Encoding/Decoding (roughly read Generating/Parsing) of mails in rust, including limited unicode support
0 stars 0 forks source link

Implement mime sniffing for Resources #15

Open rustonaut opened 6 years ago

rustonaut commented 6 years ago

the mime_sniffer crate is quite web specific and not what we need (it is content-type + data = mime, but we need data = mime or failure)

rustonaut commented 6 years ago

tree_magic seems worth a try but:

  1. it doesn't do any charset detection
    • which is fine for that case we might require a provided mime, as char-sets are not necessary determinable deterministic
  2. the part which loads system mime magic definitions (fdo_magic) is *nix specific
    • fine as we can not use it for now, actually we might consider making it always "opt-in"
rustonaut commented 6 years ago

the problem is tree_magic::from_u8 does never fail it fill always detect some mime, e.g. text/plain or application/octet-stream but thats well suboptimal.

First a utf8 file can contain 0 bytes but sill be detected as octet-stream. Second utf8 does not allow 0xFF as byte (and some other encoding do not either, thats why it's used as magic number) but a file only consisting of 0xFF is still detected as text/plain.

Instead of a brave apporach a cautious is needed. If there are magic numbers use them else bail.

rustonaut commented 6 years ago

There had been some discussion about how to best handle mime sniffing mainly:

  1. in template engines sniffing mimes for appendixes/embeddings like images should be automatic
  2. for "special" user provided content and text it should never be automatic (to unreliable)

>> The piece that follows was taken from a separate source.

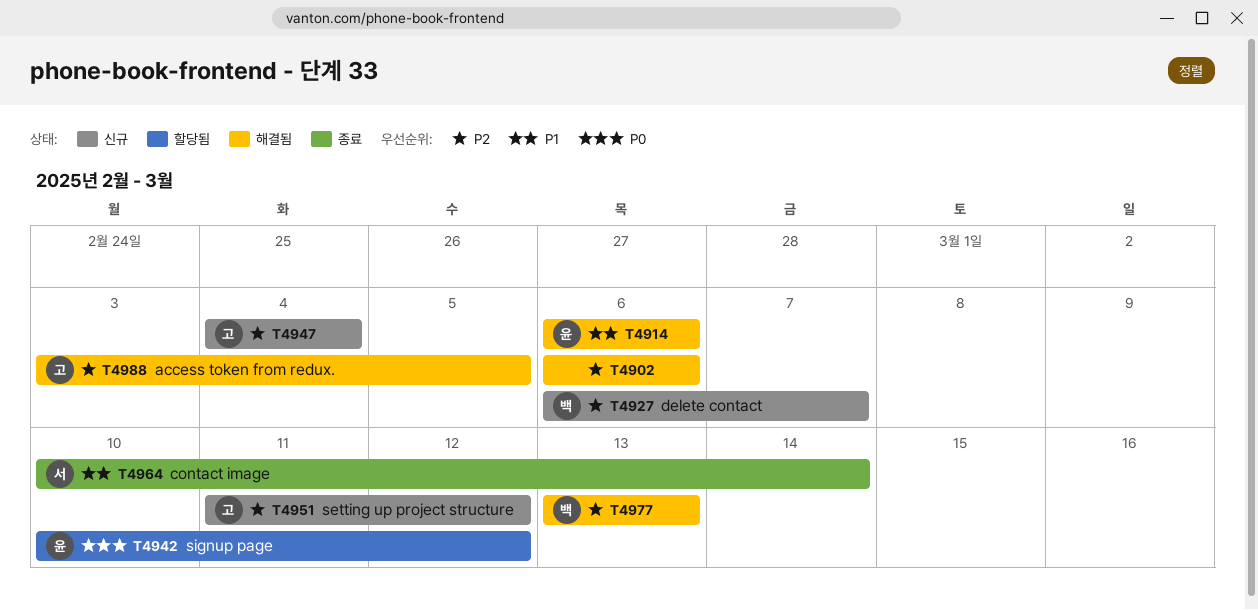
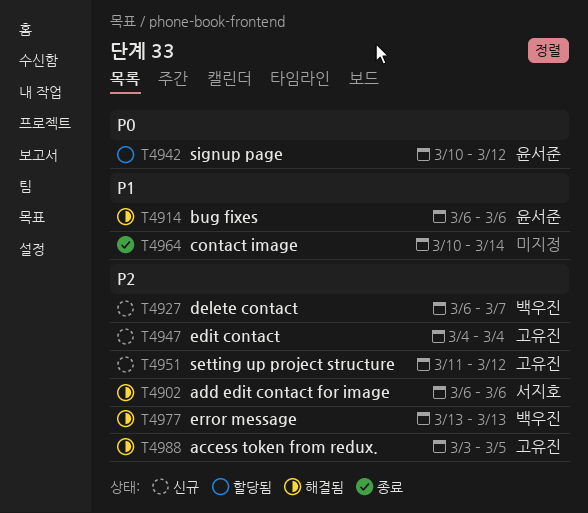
T4902, owner: none -> 서지호
T4964, owner: 서지호 -> none

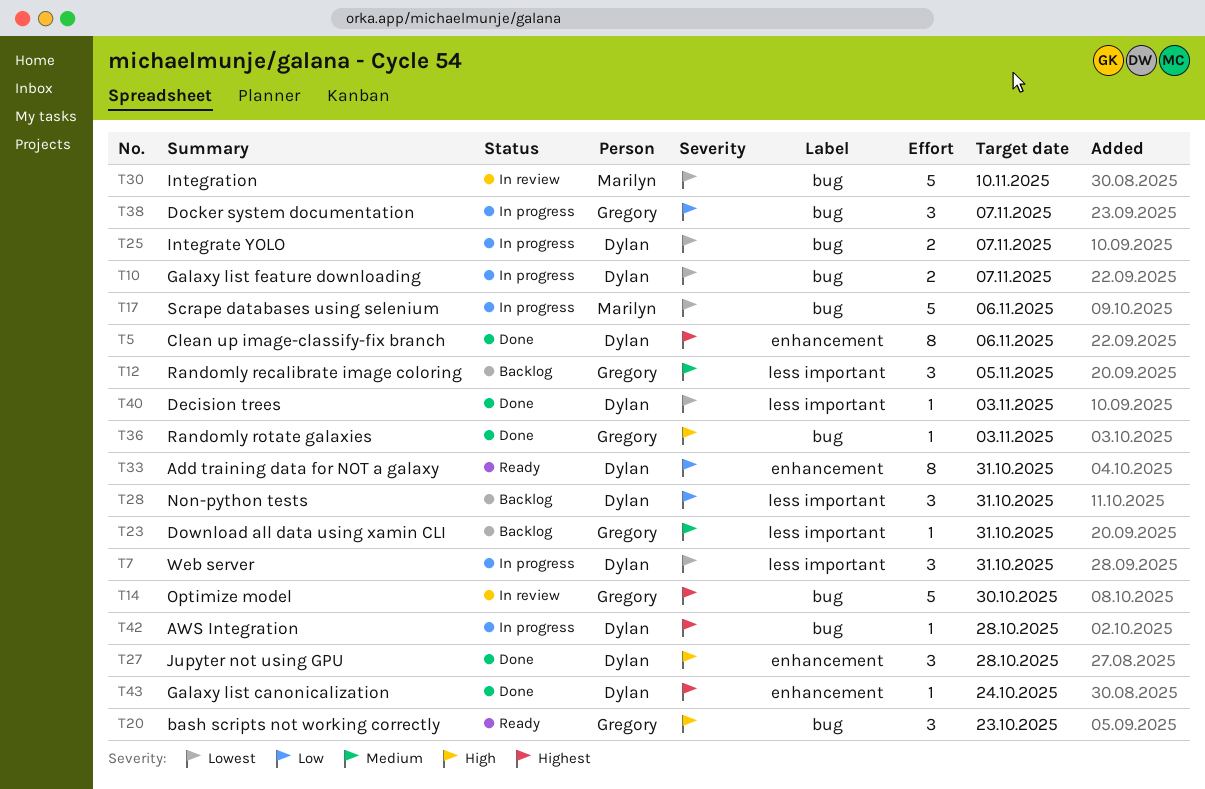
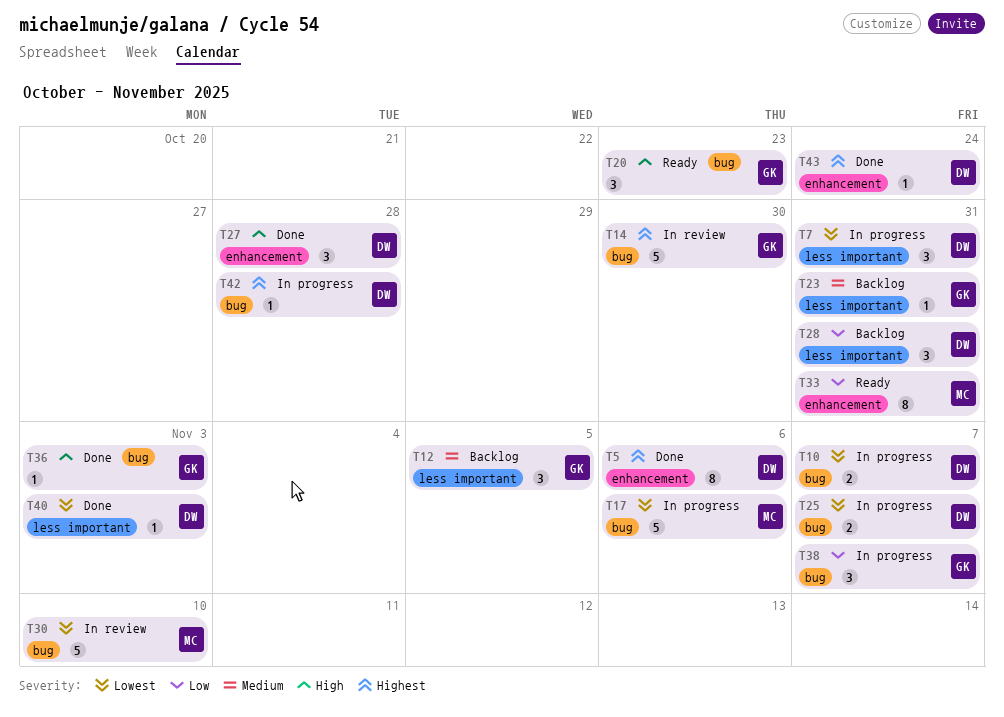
T33, owner: Dylan -> Marilyn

The conclusion was that it might be best to make this configurable to some degree

rustonaut commented 6 years ago

there is currently a limited implementation in mail-codec-composition which

  1. uses conduit-media-types to get a media type based on file ending
  2. uses the file command to get a media type + encoding from the content
  3. compares if both match

But this is very limited e.g. .tar.gz/.tgz is not even in conduit-media-types. Also it is currently only used for sniffing embedding media types in templates, so its enough there to be this way.

In future it might make sense to:

  1. have some load resource post process hook or similar which can do sniffing on in the mail-codec crate (or is called by it / as in not specific to composition templates)
  2. have a more solide media type sniffing crate, which prefers failing over detecting the wrong media type (which is what currently most impl. do)